**Work to complete**. Your reply should hold every entry below exactly as written and none of the pictures.

· · · · ·

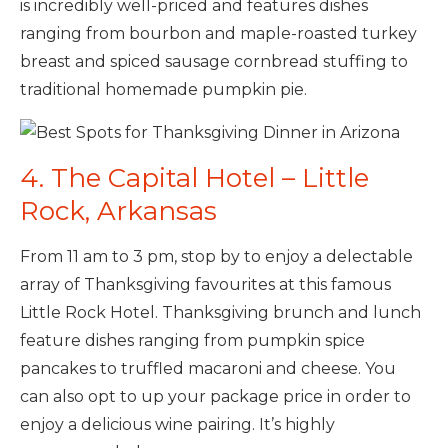
is incredibly well-priced and features dishes
ranging from bourbon and maple-roasted turkey
breast and spiced sausage cornbread stuffing to
traditional homemade pumpkin pie.
4. The Capital Hotel – Little
Rock, Arkansas
From 11 am to 3 pm, stop by to enjoy a delectable
array of Thanksgiving favourites at this famous
Little Rock Hotel. Thanksgiving brunch and lunch
feature dishes ranging from pumpkin spice
pancakes to truffled macaroni and cheese. You
can also opt to up your package price in order to
enjoy a delicious wine pairing. It’s highly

· · · · ·

**Your response**.
is incredibly well-priced and features dishes
ranging from bourbon and maple-roasted turkey
breast and spiced sausage cornbread stuffing to
traditional homemade pumpkin pie.
4. The Capital Hotel – Little
Rock, Arkansas
From 11 am to 3 pm, stop by to enjoy a delectable
array of Thanksgiving favourites at this famous
Little Rock Hotel. Thanksgiving brunch and lunch
feature dishes ranging from pumpkin spice
pancakes to truffled macaroni and cheese. You
can also opt to up your package price in order to
enjoy a delicious wine pairing. It’s highly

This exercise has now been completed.